■ Текст задания
* * * * * * *

Фуэнтес о первом фантатстическом романа ЛАМ «Изобретении Мореля»: «узнавание (встреча) другого - товарища, возлюбленного, врага или себя самого - в зеркале выдумки»
Опубликовано в журнале Иностранная литература, номер 6, 2001
Борис Дубин
“СЛЕД ЗАБЫТОГО ЦАРСТВА”
По всем стандартам, Хулио Кортасару с его анкетными данными полагалось бы дебютировать — скажем, двадцатипятилетним — к концу 1930-х годов, в полную силу развернуться за сороковые и стать признанной звездой в пятидесятые. Ничего этого не произошло (см. краткую биографию писателя в конце нашего “Гида”). И не только потому, что Кортасар с юных лет до последних своих дней на всяческие стандарты, включая возрастные, плевать хотел, что по молодости был отъявленным бирюком, в лидеры и мэтры вообще никогда не рвался, а его первых публикаций попросту не заметили. Все это вещи вполне реальные, нешуточные, и они в его жизни вправду были. Но если говорить всерьез, то тут — как в биографии любой крупной личности — действовали, по-моему, силы куда мощней.
Фантастическая земля европейских утопий эпохи Возрождения, Латинская Америка — и Аргентина вместе с нею — вынырнула из хлябей исторического небытия XVII— XIX веков очень поздно. На литературной карте мира эта наново сотворенная Атлантида (на поиски которой из Европы отправлялись в XX веке разве что романтические бунтари-одиночки вроде Лоуренса в двадцатых или Арто — в тридцатых) появилась лишь к шестидесятым годам, но зато уж молниеносно. Несколько десятилетий схлопнулись при этом, как пластинки веера. Так и получилось, что родившиеся еще в предпоследнем году XIX века аргентинец Борхес или гватемалец Астуриас оказались, по меркам словесности, едва ли не сверстниками собственных “детей” — мексиканца Фуэнтеса (родившегося в 1928 году) или перуанца Варгаса Льосы (появившегося на свет и вовсе в 1936-м). В сознание читателей Европы и Соединенных Штатов они ворвались вместе.
Кортасар, для которого шестидесятые годы — время “Игры в классики” и “62. Модель для сборки””, “Историй хронопов и фамов” и “Последнего раунда” — стали периодом наиболее радикальных литературных поисков и первого настоящего признания, если вообще не самого высокого взлета, припозднился на старте и попал как бы в расщеп между двумя названными поколениями: то ли “племянник” первых, то ли “старший брат” вторых (ближе всех здесь к нему родившийся в 1917-м парагваец Роа Бастос). Ко всему прочему Кортасар много лет жил затворником у себя на родине, скитался по затерянным городкам ла-платской глухомани, а потом стал одним из первых, тоже еще “штучных” латиноамериканских эмигрантов — долго и непросто адаптировался к Парижу и всю вторую половину жизни разрывался, можно сказать, между двумя мирами, между двумя языками, существовал в двух разных временах. Откуда, между прочим, идут навязчивые метафоры заветного места, обетованной земли в его прозе (нереализовавшийся писатель Морелли из романа “Игра в классики” мечтает, чтобы среди хлама его прозаических записей читатели нечаянно наткнулись на полузасыпанный след такого “забытого царства”).

* * * * * * *

■ Условие задания
Выпишите из статьи о Кортасаре слово в слово отрывок, начиная со слов «Опубликовано в журнале» и дальше до слов «силы куда мощней.» включительно. Строки ниже никак не связаны со статьей о Кортасаре.

■ Данные ниже
* * * * * * *

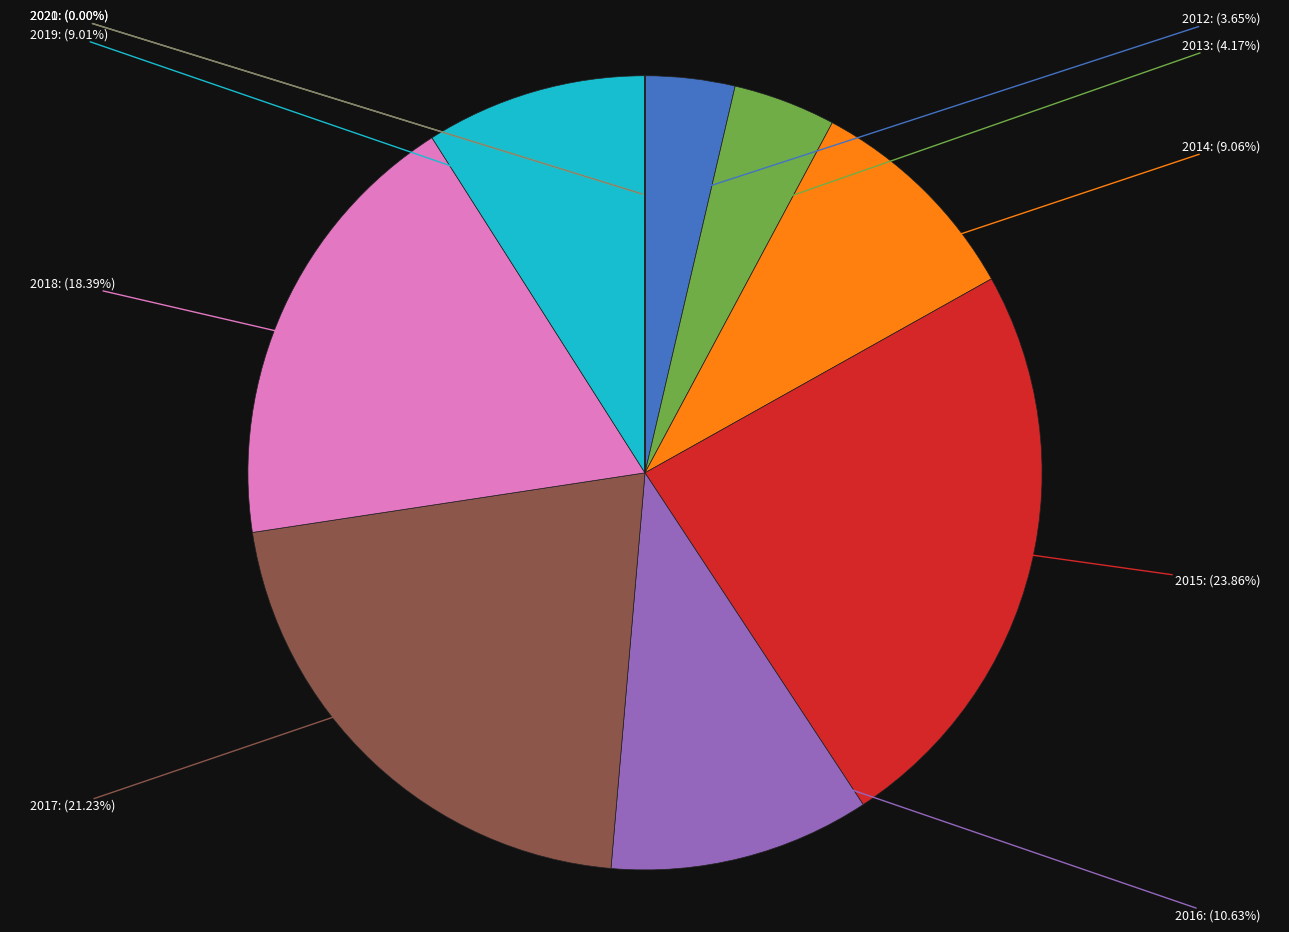

Does any single category account for the majority?

No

* * * * * * *

■ Решение задания
Опубликовано в журнале Иностранная литература, номер 6, 2001
Борис Дубин
“СЛЕД ЗАБЫТОГО ЦАРСТВА”
По всем стандартам, Хулио Кортасару с его анкетными данными полагалось бы дебютировать — скажем, двадцатипятилетним — к концу 1930-х годов, в полную силу развернуться за сороковые и стать признанной звездой в пятидесятые. Ничего этого не произошло (см. краткую биографию писателя в конце нашего “Гида”). И не только потому, что Кортасар с юных лет до последних своих дней на всяческие стандарты, включая возрастные, плевать хотел, что по молодости был отъявленным бирюком, в лидеры и мэтры вообще никогда не рвался, а его первых публикаций попросту не заметили. Все это вещи вполне реальные, нешуточные, и они в его жизни вправду были. Но если говорить всерьез, то тут — как в биографии любой крупной личности — действовали, по-моему, силы куда мощней.